Railway travel was still fairly expensive and this was before the advent of the motor bus. So the paddle steamer was the one way of getting out of the drudgery of the city to the more glamorous coastal resorts, like Herne Bay.

The companies built piers and help develop resorts, including those in Northern France and Belgium.

In the Edwardian period it was the working classes that were the hardy excursionists making the long journey as far as Great Yarmouth. The boats were cheaper than the railway but still a large amount compared with an artisans wage. The trips had to be saved up for.
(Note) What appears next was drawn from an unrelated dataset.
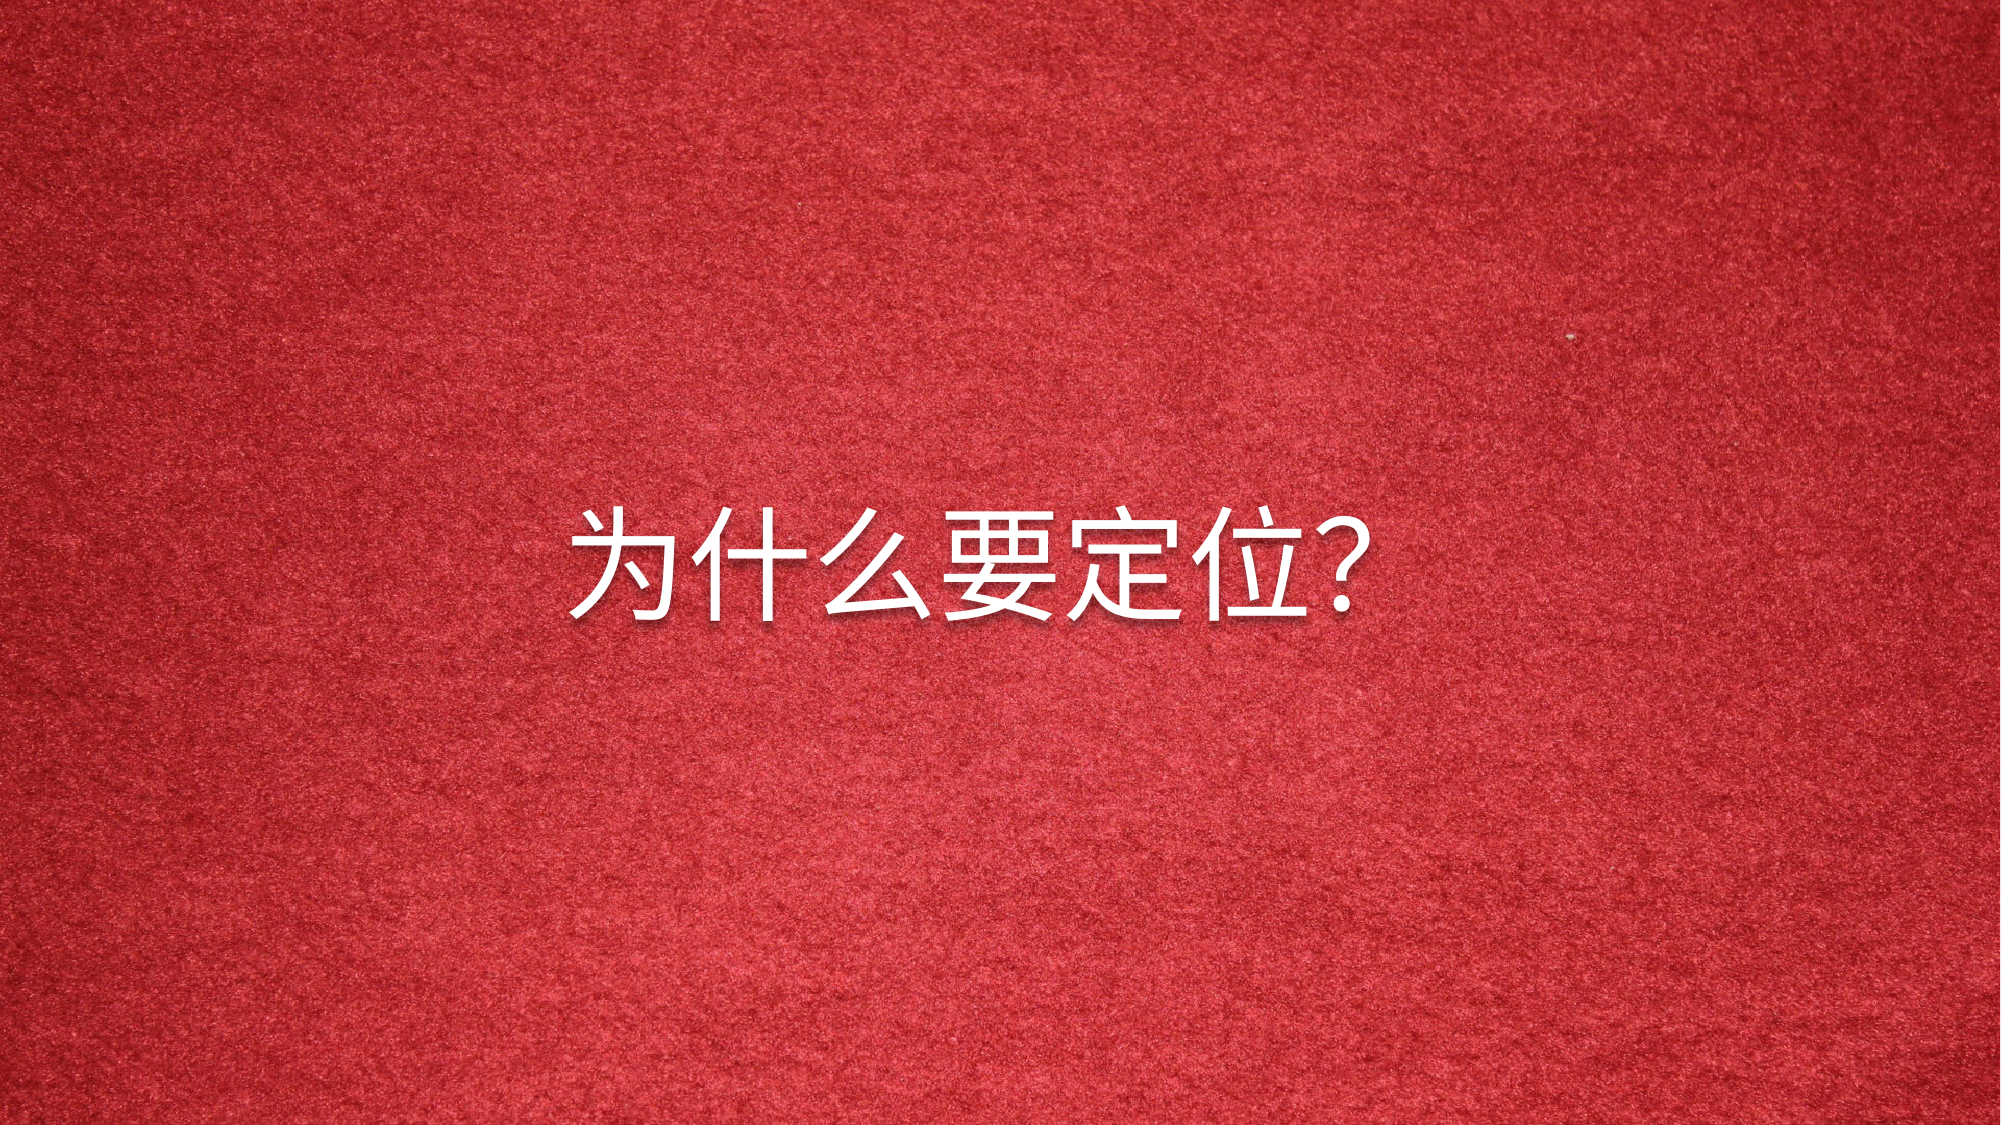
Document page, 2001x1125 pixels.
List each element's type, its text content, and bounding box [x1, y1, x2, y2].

picture [0, 0, 2001, 1125]
text_box 为什么要定位？ [0, 479, 2000, 644]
The embarkation was the start of the holiday. Children were excited and waved at the onlookers as the boat gave its whistle and rapidly departed.

It was a real dressing up occasion, although the winds in the Thames could make it very cold.

In high summer when they reached the resorts, Margate, Ramsgate, Walton or Great Yarmouth, the holidaymakers had to find accommodation. Passengers were met by hotel and lodging house keepers touting for trade. Passenger numbers could reach a thousand a day at some resorts and police had to keep order.

Such was the demand that holiday makers sometimes could not find accommodation and slept under the pier.

Passengers very often sent postcards soon after they arrived. Often they referred to “feeding the fishes” which meant it was a rough passage and they had sea sickness.

And so each season this went on until 1914 changed every thing. Up until the war the boats were able to compete on price, if not time with the railways, and economic prosperity meant there were plenty of passengers.